Capt. Woerth asked, "What do you tell a pilot who, after a lifetime spent working in this profession, suddenly realizes that he or she is probably not going to get the retirement benefits the company promised to pay?

"Airline employees have given billions and billions in concessions," he said, "they shouldn’t have to lose their pensions as well."—Gavin Francis, Staff Writer

Aviation Leaders Discuss Data Sharing at FAA International Safety Forum

Objective information is key to identifying aviation safety issues.

Leaders from various sectors of the aviation community gathered in September for the First Annual FAA International Aviation Safety Forum in Chantilly, Va., to talk about aviation safety and ways to improve it. The conference addressed a number of topics, including collecting and sharing information used to reveal safety concerns.

ALPA’s president, Capt. Duane Woerth, took part in a panel discussion about safety data collection and analysis, saying that pilots, the FAA, and airline managements must continue to strive for safety initiatives like FOQA (Flight Operations Quality Assurance) and ASAP (Aviation Safety Action Program) that don’t penalize pilots for participating.

"With 35,000 airline flights daily in the United States, we should constantly monitor our flight operations to discover potential safety hazards," said Capt. Woerth. "If we hope to collect and use this kind of data, it is absolutely crucial that we maintain a blame-free environment."

Capt. Woerth also stressed the importance of promoting this type of free exchange of information among all 188 member States of the International Civil Aviation Organization, suggesting that the United States and European nations should take the lead and hope that other countries will follow their example.
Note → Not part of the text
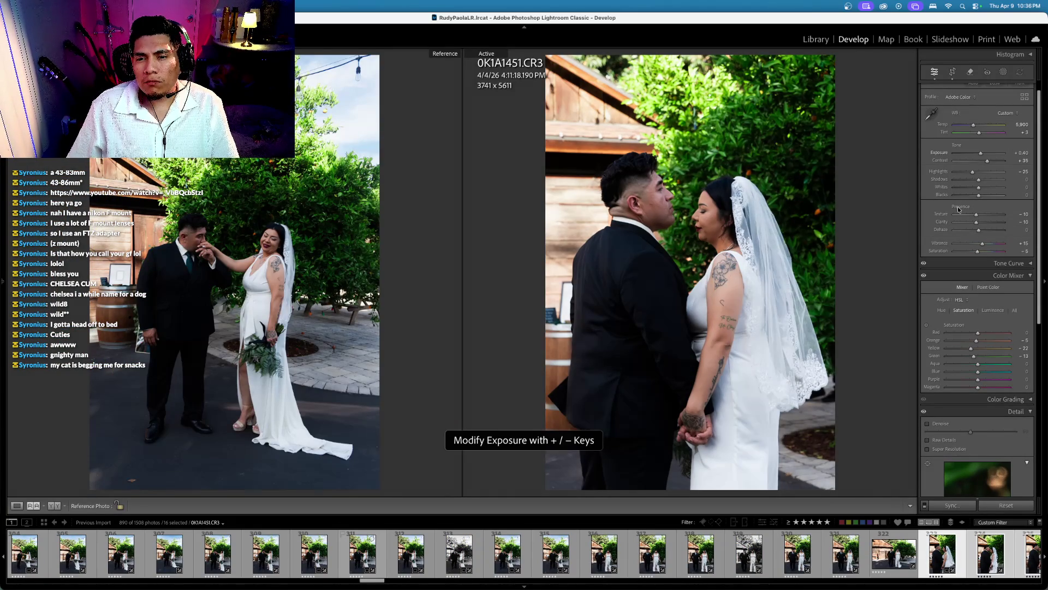
scroll(944, 137, "down", 1)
Data collected under FOQA and ASAP is protected from FAA enforcement action, except in criminal cases or for deliberate violations of federal aviation regulations. The programs have been an integral part of the FAA’s Safer Skies initiative, which the agency began in 1998 with the goal of reducing the airline accident rate in the United States 80 percent by 2007. Both FOQA and ASAP have helped to improve safety within the industry significantly since airlines first began using them. Yet currently only 35 ASAPs and 13 FOQA programs exist.

"In an international business such as ours, if you’re not protected internationally, then you’re not protected," Capt. Woerth said." We need to take our best practices and implement them globally."